Selected excerpt —
=====

A European Model for Bioinformatics Research and Community
Network of Excellence
Life Sciences, Genomics and Biotechnology for Health
2.1.23 Public standard interface HitKeeper services
Due date of deliverable: 31.1.2008
Actual submission date: 29.1.2008
Start date of project: 1.2.2005 Duration: 60 months
Organisation name of lead contractor for this deliverable: EMBL-EBIDel 2.1.23.
Public standard interface to HitKeeper services
Authors of the deliverable: Heinz Stockinger and Marco Pagni.
HitKeeper  is the core database system behind the MyHits  web site. HitKeeper
takes care of incremental updates of data stored in a relational database and provides
advanced query functionalities. The software package is tightly integrated with the
MyHits web site but it can also be used as a stand-alone application and offers several
public interfaces including command line and application programming interfaces. The
new version of the service now also provides a Web Services interface. Since the
package is available via sourceforge, it will be possible to deploy it at different sites for
serving sequence annotation data.
HitKeeper  is a software package that controls the fully automatic handling of multiple
biological databases (protein sequences, protein motifs and domains, taxonomic
classifications) and of hit list calculations (sequence versus motif) on a large scale, using
a relational database management system in the back-end. The software implements an
asynchronous update system that introduces updates and computes hits as soon as new
data become available. A query interface enables the user to search sequences by
specifying constraints, such as retrieving sequences that contain specific motifs, or a
defined arrangement of motifs (“metamotifs''), or filtering based on the taxonomic
classification of a sequence. Overall, HitKeeper provides a generic and modular
framework to handle the redundancy and incremental updates of biological databases,
and an original query language. Simply put, it interprets queries and translates them into
SQL, eventually executes them and reformats the results (cf. Figure 1).

=====

Saved entries —
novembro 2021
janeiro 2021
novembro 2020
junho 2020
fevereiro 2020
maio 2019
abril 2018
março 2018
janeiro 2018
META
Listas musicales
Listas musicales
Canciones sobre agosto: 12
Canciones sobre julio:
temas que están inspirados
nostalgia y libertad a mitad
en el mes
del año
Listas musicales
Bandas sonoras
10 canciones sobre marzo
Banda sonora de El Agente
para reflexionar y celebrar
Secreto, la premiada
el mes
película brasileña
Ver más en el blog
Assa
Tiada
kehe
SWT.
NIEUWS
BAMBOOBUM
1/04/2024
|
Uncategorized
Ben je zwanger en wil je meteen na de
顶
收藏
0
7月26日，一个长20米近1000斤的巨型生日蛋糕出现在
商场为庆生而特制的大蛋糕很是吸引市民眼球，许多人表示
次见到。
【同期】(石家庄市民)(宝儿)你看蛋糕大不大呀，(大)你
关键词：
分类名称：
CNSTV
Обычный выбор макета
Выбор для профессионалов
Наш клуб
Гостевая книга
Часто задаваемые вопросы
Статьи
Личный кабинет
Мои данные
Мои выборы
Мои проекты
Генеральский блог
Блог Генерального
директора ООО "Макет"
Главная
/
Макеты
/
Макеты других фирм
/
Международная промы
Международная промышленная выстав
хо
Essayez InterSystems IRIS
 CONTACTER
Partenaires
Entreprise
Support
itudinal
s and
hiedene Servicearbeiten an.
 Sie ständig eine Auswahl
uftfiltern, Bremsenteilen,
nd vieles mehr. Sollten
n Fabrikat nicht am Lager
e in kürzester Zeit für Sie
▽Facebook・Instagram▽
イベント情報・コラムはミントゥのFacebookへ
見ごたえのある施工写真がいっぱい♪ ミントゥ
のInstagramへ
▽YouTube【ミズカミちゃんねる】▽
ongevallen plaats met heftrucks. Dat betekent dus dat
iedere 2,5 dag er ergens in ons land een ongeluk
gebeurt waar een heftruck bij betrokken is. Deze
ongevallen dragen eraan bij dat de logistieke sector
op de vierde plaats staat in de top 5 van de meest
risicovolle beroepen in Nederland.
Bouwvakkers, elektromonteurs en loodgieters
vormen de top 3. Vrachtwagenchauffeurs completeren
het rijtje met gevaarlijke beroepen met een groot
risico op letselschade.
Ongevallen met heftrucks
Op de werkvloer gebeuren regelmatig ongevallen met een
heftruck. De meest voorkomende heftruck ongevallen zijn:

=====

Activity list —
1 > Answer these questions from the HitKeeper deliverable:
(a) What web site is HitKeeper the core database system behind?
(b) What interface does the new version of the service now also provide?
(c) What name is given to a defined arrangement of motifs?
2 > Summarize the HitKeeper deliverable in two sentences.
3 > Repeat the stretch of the HitKeeper deliverable from "A European Model" through "and Marco Pagni.", word for word.

Task-by-task results —
1 >
(a) The MyHits web site.
(b) A Web Services interface.
(c) "Metamotifs."

2 > HitKeeper is the core database system behind the MyHits web site. It handles multiple biological databases and large-scale hit list calculations with a relational database back-end, updates data incrementally as it becomes available, and offers public interfaces including a new Web Services interface and a query language that it translates into SQL.

3 >
A European Model for Bioinformatics Research and Community
Network of Excellence
Life Sciences, Genomics and Biotechnology for Health
2.1.23 Public standard interface HitKeeper services
Due date of deliverable: 31.1.2008
Actual submission date: 29.1.2008
Start date of project: 1.2.2005 Duration: 60 months
Organisation name of lead contractor for this deliverable: EMBL-EBIDel 2.1.23.
Public standard interface to HitKeeper services
Authors of the deliverable: Heinz Stockinger and Marco Pagni.